## Exercise brief
Rewrite each of the items below, changing every "series" to "line" and leaving everything else as it is. Leave the pictures out of your answer.

## Available data
# # # #

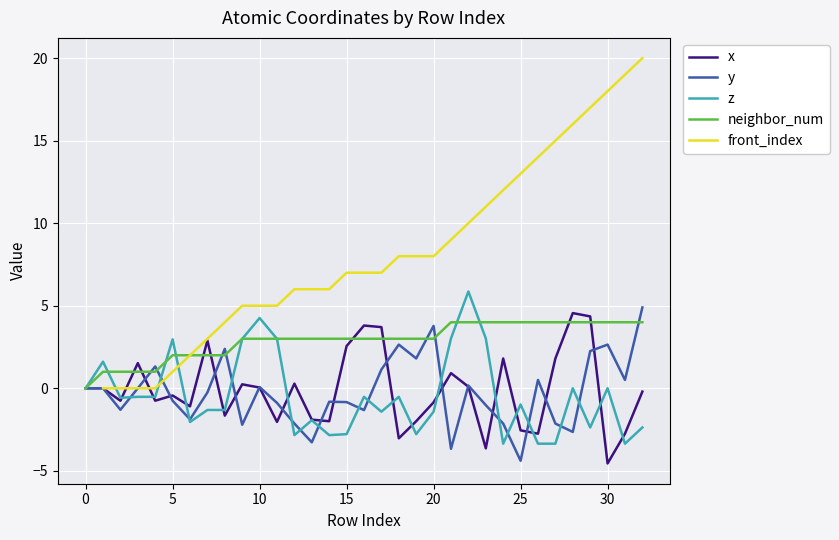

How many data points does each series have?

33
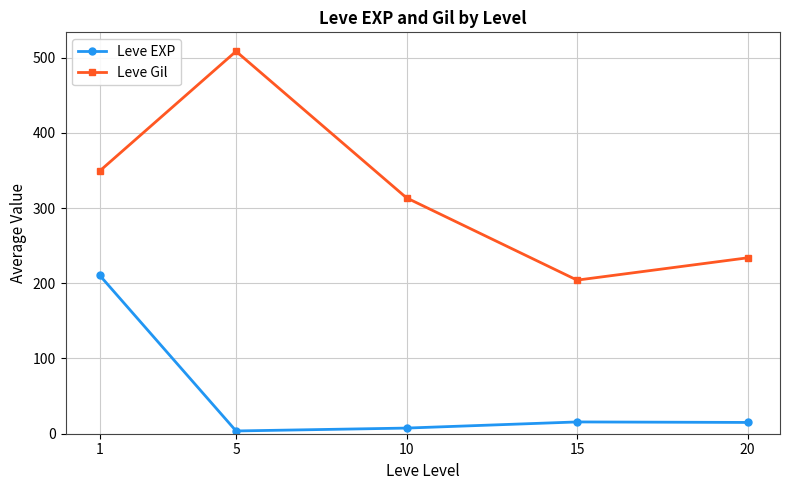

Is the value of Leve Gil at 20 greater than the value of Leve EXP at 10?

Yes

# # # #

## Solution to this problem
How many data points does each line have?

33

Is the value of Leve Gil at 20 greater than the value of Leve EXP at 10?

Yes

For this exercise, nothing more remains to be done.